## Written exercise
Retype, without alteration, the rows below from the first line up to and including the line containing "точки underline: none -> present".
## start Dataset entries
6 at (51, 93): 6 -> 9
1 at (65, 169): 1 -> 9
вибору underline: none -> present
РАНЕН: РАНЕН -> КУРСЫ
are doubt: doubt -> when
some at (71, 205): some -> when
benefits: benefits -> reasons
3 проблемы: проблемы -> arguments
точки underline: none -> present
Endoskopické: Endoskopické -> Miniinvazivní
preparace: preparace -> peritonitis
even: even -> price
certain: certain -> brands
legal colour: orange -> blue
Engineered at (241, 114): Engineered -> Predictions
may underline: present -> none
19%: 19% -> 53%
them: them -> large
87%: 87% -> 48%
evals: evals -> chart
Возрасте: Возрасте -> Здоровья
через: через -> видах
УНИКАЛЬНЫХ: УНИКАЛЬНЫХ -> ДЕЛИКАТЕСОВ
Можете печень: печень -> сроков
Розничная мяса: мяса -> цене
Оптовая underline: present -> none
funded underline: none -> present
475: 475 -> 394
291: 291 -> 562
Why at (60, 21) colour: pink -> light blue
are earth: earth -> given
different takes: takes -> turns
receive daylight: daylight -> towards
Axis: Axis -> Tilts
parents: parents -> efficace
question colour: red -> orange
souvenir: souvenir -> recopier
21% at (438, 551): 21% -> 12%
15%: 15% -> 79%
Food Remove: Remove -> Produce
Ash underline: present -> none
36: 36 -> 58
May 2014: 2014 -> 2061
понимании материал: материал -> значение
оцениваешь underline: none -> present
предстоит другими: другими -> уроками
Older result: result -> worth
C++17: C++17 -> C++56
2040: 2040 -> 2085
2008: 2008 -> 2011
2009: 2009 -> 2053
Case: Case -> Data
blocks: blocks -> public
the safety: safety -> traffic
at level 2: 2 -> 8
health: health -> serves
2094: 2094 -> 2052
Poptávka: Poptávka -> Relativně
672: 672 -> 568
## end Dataset entries
## Answer to this problem
6 at (51, 93): 6 -> 9
1 at (65, 169): 1 -> 9
вибору underline: none -> present
РАНЕН: РАНЕН -> КУРСЫ
are doubt: doubt -> when
some at (71, 205): some -> when
benefits: benefits -> reasons
3 проблемы: проблемы -> arguments
точки underline: none -> present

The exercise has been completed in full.